A sinistra, Giacomo Puccini - foto Ansa

La recensione

Non le opere ma i giorni, gli amori e le passioni: Puccini in confidenza

Mattia Rossi

Tralerighe Libri pubblica una bibliografia puccininana a cento anni dalla morte dell'autore. L'opera abbonda di cuoriosi aneddoti poco noti e del suo rapporto con le donne

In questo anno in cui ricorre il centenario della morte di Giacomo Puccini, Giampiero Della Nina gli dedica un saggio che, nonostante la ridondante bibliografia pucciniana, riesce a dire qualcosa di nuovo. Della Nina, infatti, in Giacomo Puccini. Familiari, amici, amori (Tralerighe Libri, 236 pp., 22 euro) raccoglie una serie di testimonianze dirette che tratteggiano più che altro l’uomo e le sue passioni: la musica, ovviamente, ma anche la caccia, le auto, il fumo e, soprattutto, le donne. Non c’era miglior modo, dunque, di omaggiare il grande compositore a cent’anni dalla morte se non affiancando, ai necessari e imprescindibili studi musicologici, anche qualcosa di più curioso.


Il giovane Giacomo, nato in un’affermata famiglia di organisti (nel 1910 Arnaldo Fraccaroli scrisse che “in casa Puccini a Lucca da quasi due secoli si nasceva organisti come in altre case si nasce conti o milionari: così, per diritto ereditario”) ben presto si distinse sui banchi di scuola, ma non per i risultati: “Viene a scuola solo per consumare il fondo dei calzoni: non sta attento a niente e bussa continuamente sul banco come se fosse un piano”, fu il giudizio di un suo insegnante. 

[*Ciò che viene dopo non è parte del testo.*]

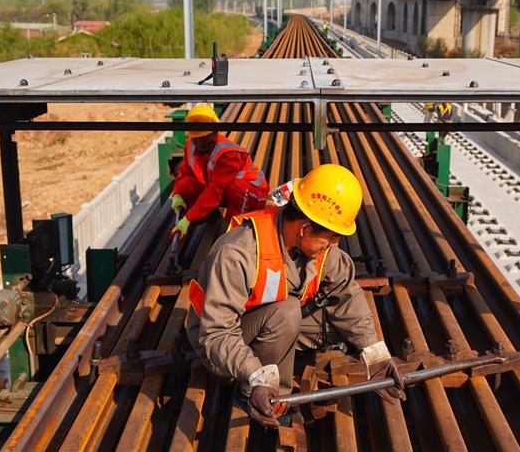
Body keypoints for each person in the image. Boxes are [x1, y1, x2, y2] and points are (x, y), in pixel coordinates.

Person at [185, 164, 406, 427]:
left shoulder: (319, 246)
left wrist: (374, 353)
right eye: (331, 237)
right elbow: (217, 332)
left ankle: (272, 361)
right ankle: (256, 396)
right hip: (217, 344)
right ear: (304, 229)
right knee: (288, 311)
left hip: (261, 324)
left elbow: (346, 294)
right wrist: (255, 376)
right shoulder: (239, 253)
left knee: (337, 324)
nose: (334, 245)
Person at [170, 104, 268, 238]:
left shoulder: (228, 154)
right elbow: (184, 173)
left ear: (215, 133)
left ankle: (235, 232)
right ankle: (208, 215)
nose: (199, 142)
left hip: (253, 194)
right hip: (225, 193)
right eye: (196, 137)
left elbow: (214, 191)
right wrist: (177, 194)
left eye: (204, 137)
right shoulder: (191, 146)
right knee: (187, 183)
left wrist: (188, 219)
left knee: (235, 188)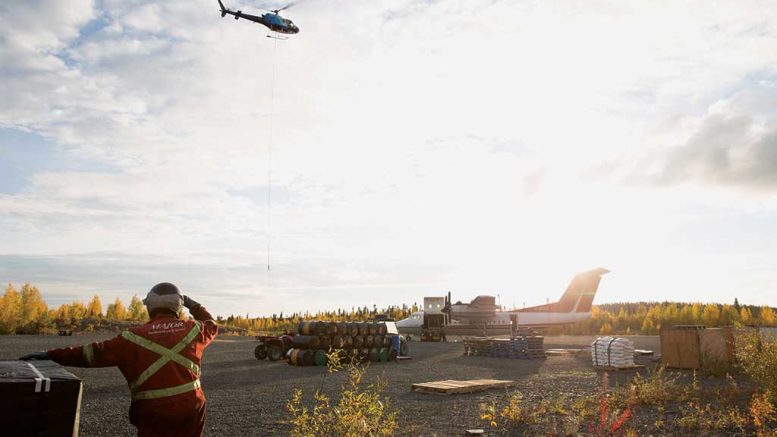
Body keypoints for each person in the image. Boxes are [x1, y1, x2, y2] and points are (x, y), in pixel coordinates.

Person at [20, 283, 218, 437]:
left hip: (154, 413)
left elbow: (89, 353)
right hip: (192, 408)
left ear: (150, 306)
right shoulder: (194, 330)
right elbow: (212, 324)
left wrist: (50, 354)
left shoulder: (131, 338)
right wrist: (194, 305)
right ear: (178, 306)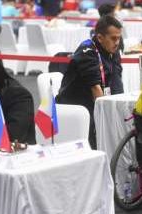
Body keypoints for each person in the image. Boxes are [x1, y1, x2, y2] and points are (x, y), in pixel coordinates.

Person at [56, 16, 123, 149]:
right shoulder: (87, 52)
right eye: (113, 38)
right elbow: (96, 89)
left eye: (119, 38)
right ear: (99, 38)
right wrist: (108, 118)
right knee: (107, 125)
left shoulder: (113, 51)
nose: (117, 43)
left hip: (93, 103)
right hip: (76, 106)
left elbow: (117, 83)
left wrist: (120, 110)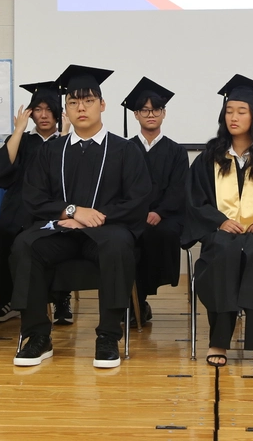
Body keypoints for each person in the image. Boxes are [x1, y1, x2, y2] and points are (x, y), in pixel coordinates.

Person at [11, 65, 152, 368]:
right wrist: (72, 212)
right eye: (73, 103)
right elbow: (33, 197)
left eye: (88, 101)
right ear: (66, 110)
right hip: (61, 229)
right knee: (25, 244)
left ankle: (109, 335)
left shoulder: (125, 150)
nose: (81, 108)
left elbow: (138, 200)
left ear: (102, 105)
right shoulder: (51, 151)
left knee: (117, 244)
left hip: (106, 231)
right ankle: (37, 335)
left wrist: (94, 217)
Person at [184, 75, 253, 367]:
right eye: (229, 110)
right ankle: (218, 341)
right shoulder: (210, 156)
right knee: (225, 252)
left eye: (241, 111)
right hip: (222, 234)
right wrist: (219, 221)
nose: (233, 117)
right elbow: (195, 201)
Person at [0, 81, 65, 324]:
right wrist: (18, 131)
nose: (43, 115)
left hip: (55, 207)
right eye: (38, 109)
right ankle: (7, 298)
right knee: (0, 232)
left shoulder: (66, 141)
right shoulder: (22, 140)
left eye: (49, 109)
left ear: (59, 113)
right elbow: (2, 172)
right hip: (19, 206)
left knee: (59, 237)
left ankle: (61, 298)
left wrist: (67, 135)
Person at [122, 77, 190, 321]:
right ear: (136, 115)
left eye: (156, 110)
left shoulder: (176, 151)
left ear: (164, 113)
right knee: (125, 238)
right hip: (132, 216)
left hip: (166, 216)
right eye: (144, 110)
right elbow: (120, 188)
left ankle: (138, 299)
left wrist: (159, 212)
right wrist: (138, 213)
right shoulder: (125, 149)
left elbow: (178, 188)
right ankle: (132, 301)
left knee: (158, 234)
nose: (151, 114)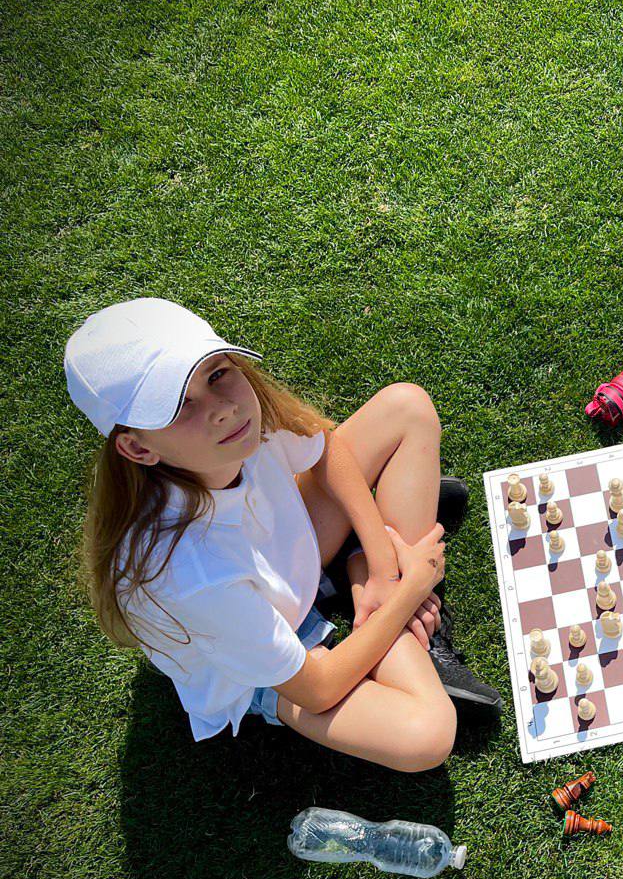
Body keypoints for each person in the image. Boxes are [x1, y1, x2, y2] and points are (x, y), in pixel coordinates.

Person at [66, 299, 500, 772]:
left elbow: (324, 445)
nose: (223, 409)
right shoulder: (191, 575)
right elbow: (316, 687)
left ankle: (359, 576)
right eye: (178, 406)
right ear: (137, 446)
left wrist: (379, 563)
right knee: (428, 736)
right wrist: (411, 586)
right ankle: (396, 619)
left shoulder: (238, 426)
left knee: (406, 406)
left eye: (216, 375)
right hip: (268, 671)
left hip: (286, 562)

Preziosi sono i singoli capitoli dedicati a ogni parente o amico di Puccini in cui Della Nina porta alla luce aneddoti ed episodi pochissimo noti: quando si incrinarono i rapporti con il cognato divenuto sindaco di Lucca che mai rese carrozzabile la mulattiera che conduceva alla villa di Chiatri del maestro; quando finì in tribunale a processo assieme all’amico Giuseppe Papeschi per aver inscenato il suicidio di quest’ultimo; il rapporto strettissimo con la sorella Iginia, suora nel monastero di Vicopelago di Lucca di cui fu benefattore; la complicità con la sorella Ramelde con la quale era solito scambiare battutacce anche piccanti (quando il marito, che gli forniva il vino, per un po’ non gli rispose, Puccini le scrisse: “Lui non venne mai come mi disse di fare. Se è così lento a venire, sei una moglie invidiabile”); quando annusava le mani dell’autista per capire se aveva “rubato” mandarini dalla pianta del giardino; quando nell’agosto 1894 venne denunciato per caccia abusiva; quando sorprese il figlio sedicenne Tonio a letto con la cameriera: lei venne licenziata e lui spedito in collegio.


L’ultima parte del libro, invece, è dedicata agli amori di Puccini. Innanzitutto quello scandaloso con Elvira Bonturi, donna sposata che abbandonò il marito per stare con Giacomo. Poi la giovane amante torinese Corinna Maggia (la tresca venne scoperta da Elvira che iniziò pure a controllare la posta del compagno) e quella di Torre del Lago, Giulia Manfredi. La moglie era così gelosa che sospettò anche erroneamente della cameriera Doria Manfredi: venne licenziata, Doria si suicidò ed Elvira venne denunciata, processata e condannata. Una passione, quella per le donne e per il sesso, tale che Elvira, per placare Puccini, ogniqualvolta dovesse incontrare qualche donna, gli somministrava abbondanti anafrodisiaci nel caffè.